Try using markov chains or context free grammars. Feel free to pick just one or try both!

(It is not required to write any new code for this assignment. You are welcome to run one or more of the provided examples with your own data. You can document the results in a blog post (or link to a web page where the text is generated). I'll include some other ideas below in case you are feeling ambitious.)

Markov Chains

Use one of the existing examples to generate text with your own input data. Experiment with the "order" and "maximum" length variables. Try mixing multiple texts. Copy paste your favorite outputs from the browser and document in a blog post.

Emily Martinez proposes a series of questions to ask related to working with a corpus of text data. Reflect on these questions and how they played into your process working with source texts in your documentation post.

It is not required to write any new code for this assignment, however I'll include some ideas for further exploration below.

  • Design a webpage that displays the output of a markov generator a la Allison Parrish's ITP course creator.
  • Create a bot that generates its output based on a markov chain.
  • Use a markov chain on something other than text. Record your own sequence of daily habits. Try musical notes. Could colors or shapes be generated with a markov chain? What else? You can find examples for musical markov chains from Luisa Pereira's Code of Music materials.
  • Thinking back to the word counting material, visualoze n-gram frequencies and/or markov probabilities.

Context-Free Grammars

Invent your own grammar and generate text. I suggest using Tracery but you can base your code on any of my examples, or try RiGrammer from the RiTa library.

Getting results from a context-free-grammar can be tricky. Short and sweet, highly structured ideas tend to work well. For example.

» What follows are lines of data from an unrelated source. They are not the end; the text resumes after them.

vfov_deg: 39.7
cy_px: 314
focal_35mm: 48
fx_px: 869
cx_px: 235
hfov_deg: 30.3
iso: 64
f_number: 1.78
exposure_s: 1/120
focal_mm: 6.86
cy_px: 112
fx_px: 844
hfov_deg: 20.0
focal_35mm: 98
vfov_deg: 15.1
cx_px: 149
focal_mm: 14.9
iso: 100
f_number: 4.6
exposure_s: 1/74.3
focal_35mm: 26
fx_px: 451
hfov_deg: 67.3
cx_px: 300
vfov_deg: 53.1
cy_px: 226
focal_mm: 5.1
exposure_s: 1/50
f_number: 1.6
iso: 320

  • A coffee drink order generator.
  • An apology generator.
  • An ITP project idea generator.
  • A knock knock joke generator.

Something you might consider is pulling the "terminal" words for your grammar from an API or other data source. You are also welcome to explore generative visual art with Context Free Grammars basing your exercise off of the L-System material described above. Or what else can you generate from a Context-Free Grammar? Music?

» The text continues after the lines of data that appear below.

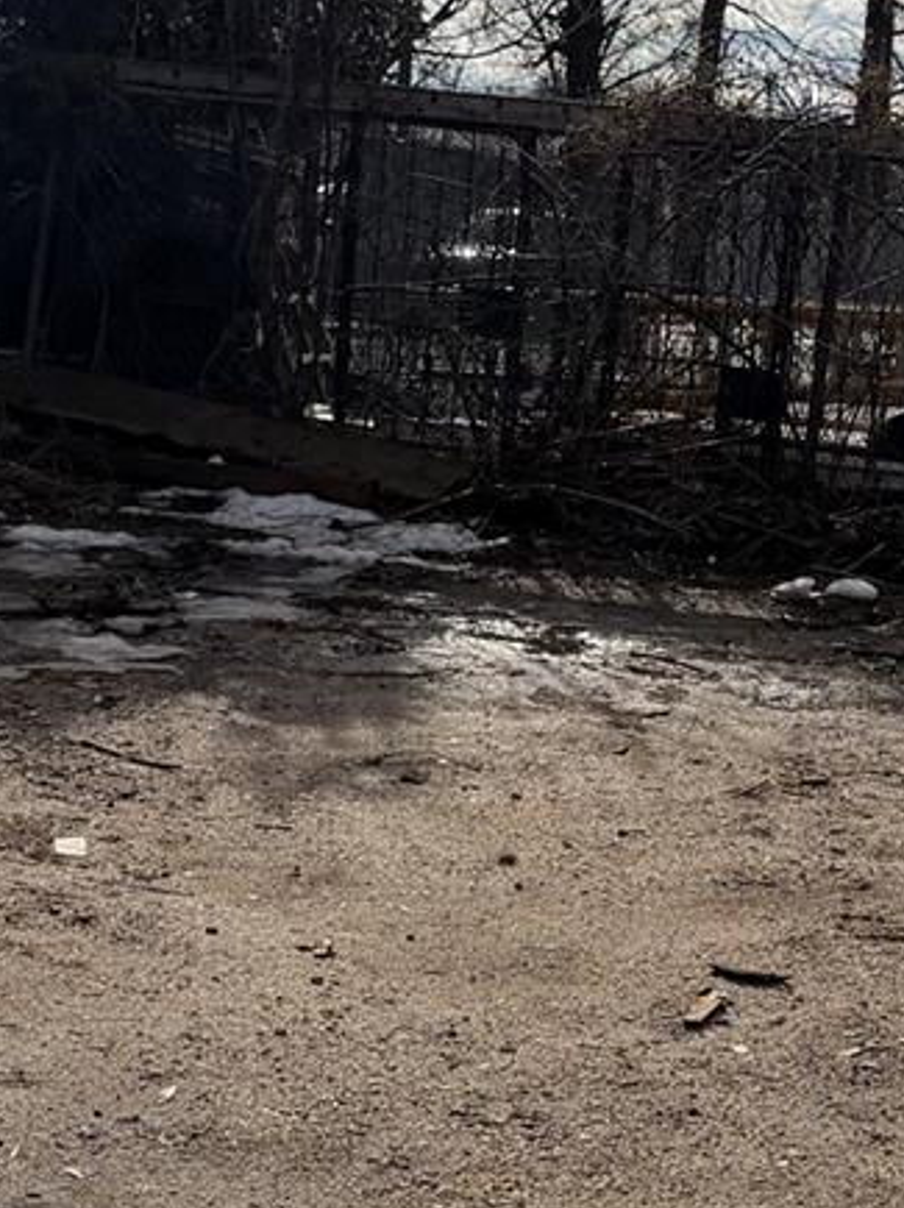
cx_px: 873
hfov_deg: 17.0
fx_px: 2963
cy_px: 952
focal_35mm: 85
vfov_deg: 22.7
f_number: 1.78
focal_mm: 6.76
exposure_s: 1/11905
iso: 100
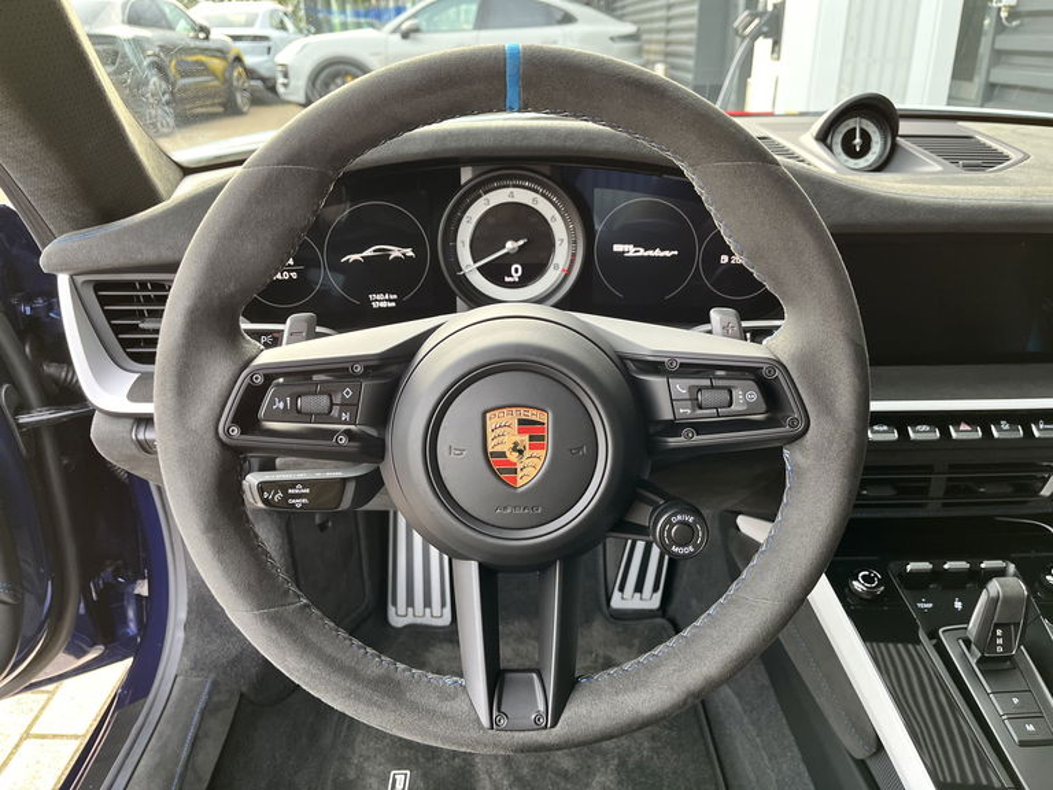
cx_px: 526
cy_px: 395
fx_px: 791
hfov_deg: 67.3
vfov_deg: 53.1
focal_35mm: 26
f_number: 1.6
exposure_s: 1/109
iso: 125
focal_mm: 5.1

Add your assignment below via Pull Request

(Please note you are welcome to post under a pseudonym and/or password protect your published assignment. Here is some helpful information on privacy options for an NYU blog. Finally, if you prefer not to post your assignment at all here, you may email the submission.)

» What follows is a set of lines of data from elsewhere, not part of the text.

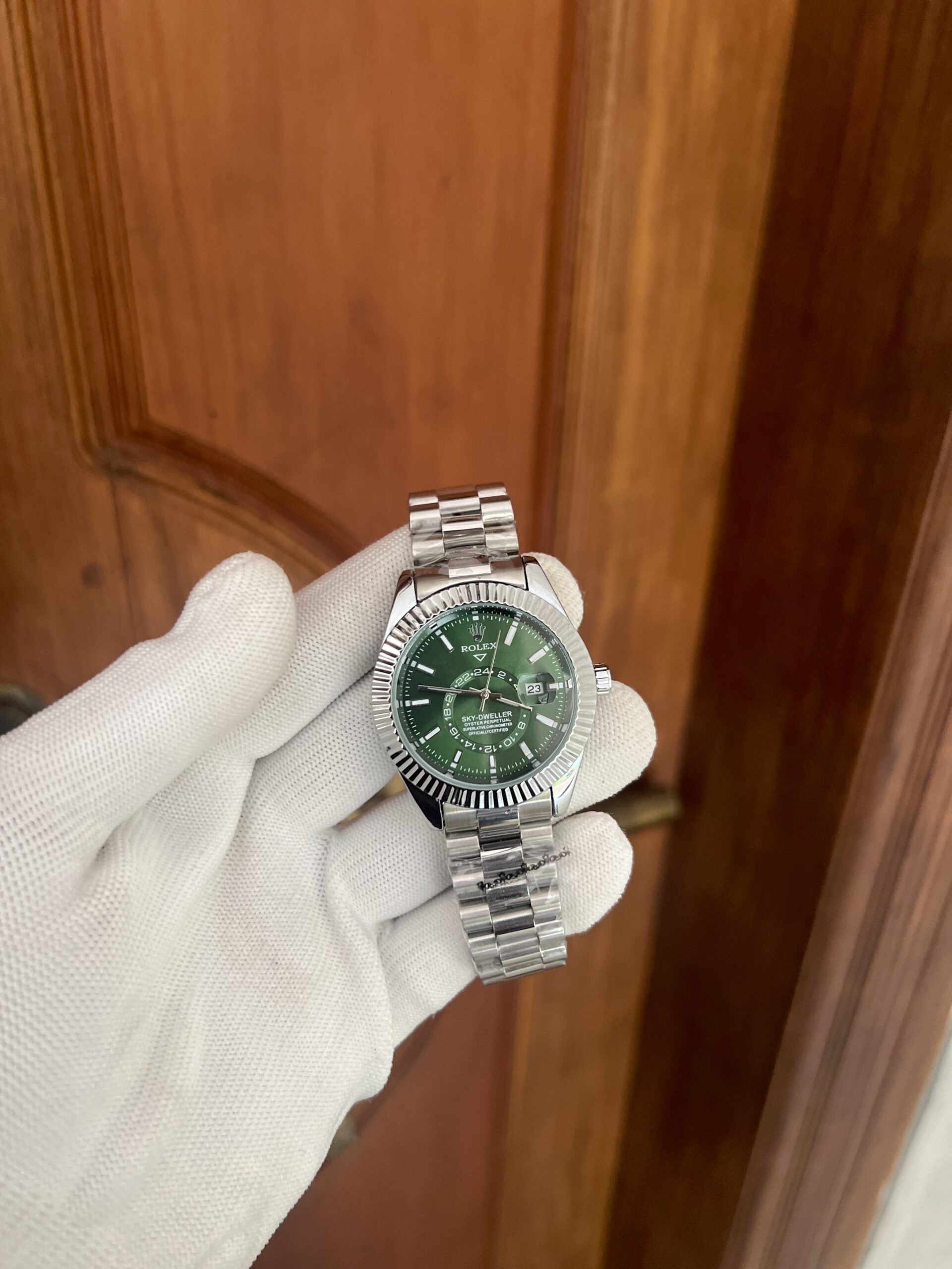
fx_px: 953
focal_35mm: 26
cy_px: 634
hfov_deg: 53.1
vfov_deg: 67.3
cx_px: 476
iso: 200
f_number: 1.5
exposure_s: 1/60
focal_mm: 5.7
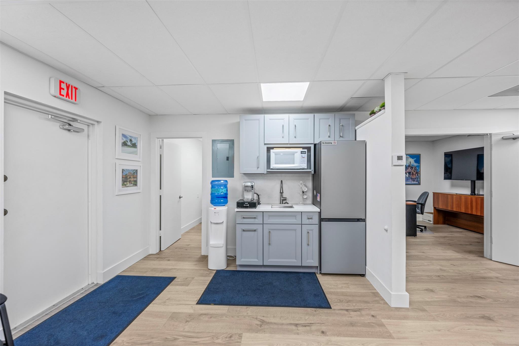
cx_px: 260
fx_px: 202
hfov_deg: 104.3
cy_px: 173
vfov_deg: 81.2
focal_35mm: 14
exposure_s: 1/8
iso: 200
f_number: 8
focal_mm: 14
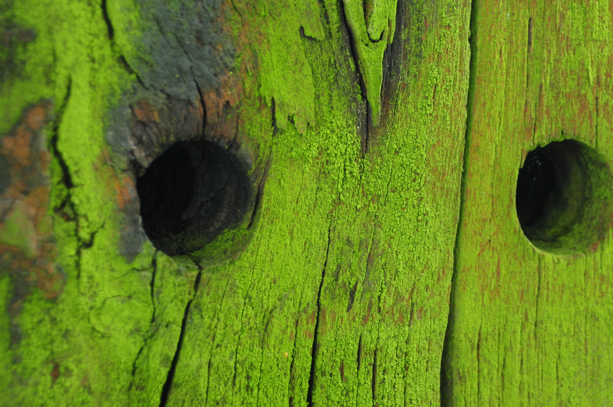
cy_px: 131
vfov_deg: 6.1
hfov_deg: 9.2
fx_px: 3804
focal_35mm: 224
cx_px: 338
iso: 500
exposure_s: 1/60
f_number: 5.6
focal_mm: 105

Emoji Key for Video Tutorials, Readings, and more

  • 🚨 Watch this video tutorial! (this is technical info needed for the examples). Of course if you alreaddy know this material, you can skip.
  • 🔢 This is found in a group, maybe pick just one to check out!
  • 🍿 Additional video if you have a particular interest and want to do a deeper dive.
  • 📕 Required reading! Let's make sure we all have read this.
  • 📚 Optional additional reading for a deeper dive.
  • 💻 Code examples here!
  • 📈 Class presentation slides
  • 🔗 Extra reference material / link

Emily Martinez Questions

  • How can we be more intentional about what we build given the current limitations, problems, and constraints of ML algorithms?
  • How do we prepare datasets and set up guidelines that protect the bodies of knowledge of our communities, that honors lineage, that upholds ethical frameworks rooted in shared, agreed-upon values?
  • How do we work in consensual and respectful ways with texts by marginalized authors that are not as well-represented, and by virtue of that fact alone, much more likely to be misrepresented, misappropriated, or misunderstood if we are not careful?
  • How well can we ensure that the essence of these texts doesn’t dissolve into a word-soup that gets misconstrued?
  • Given that so many of the existing “big data” language models are trained with Western texts and proprietary datasets, what does it even mean to try to decolonize AI?
  • Who do we entrust to do this work?
  • How do we deal with credit and attribution of our new creations?
  • How do we really do ethics with machine learning?
  • How do we get through this whole list of concerns and still build AI that is fun, respectful, tender, pleasurable, kind?